Review of Convicted

Convicted (1950)
5/10
Nothing New in Prison Films Here
27 August 2007
In the wake of Broderick Crawford's Oscar for All the King's Men, Columbia Pictures was having difficulty in finding properties for him. It was decided to team him with Columbia reliable leading man work horse Glenn Ford in a remake of The Criminal Code.

Convicted since it is remake can't really be blamed for having a lot of cliché in the dialog and plot situations. Just about every prison film deals with the same issues. Since Hollywood dropped the Code, prison films deal far more graphically than before. Still watching Convicted, you get the feeling you've seen it all before and there's nothing really fresh in this film.

Glenn Ford kills a man in a nightclub fight. A good lawyer could probably have gotten him off as District Attorney Broderick Crawford tells Ford. Ford unfortunately got pompous Roland Winters who's bag wasn't criminal law. Ford gets a 1 to 10 year sentence.

Wouldn't you know it, DA Crawford is appointed the new warden of the prison where Ford is. Since he's living on the grounds his daughter Dorothy Malone moves in with him. Ford by now is a trustee and acts as the warden's chauffeur. But he's still a con, a fact he never forgets and nearly costs him his parole.
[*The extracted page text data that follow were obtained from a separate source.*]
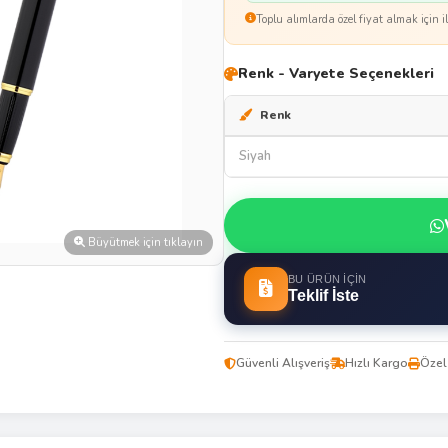
Toplu alımlarda özel fiyat almak için il
Renk - Varyete Seçenekleri
Renk
Siyah
Büyütmek için tıklayın
BU ÜRÜN İÇIN
Teklif İste
Güvenli Alışveriş
Hızlı Kargo
Özel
Dorothy Malone for the first dozen years or so of her career played roles just like this one, good dutiful wives and daughters. No hint of that woman's talent until her Oscar for Written on the Wind.

Millard Mitchell and Will Geer are Ford's cellmates and both do a good job. But the best acting in Convicted without a doubt is Frank Faylen as the prison stoolie.

Convicted is not a bad film, but there's nothing real special about it in the careers of any of its principal players.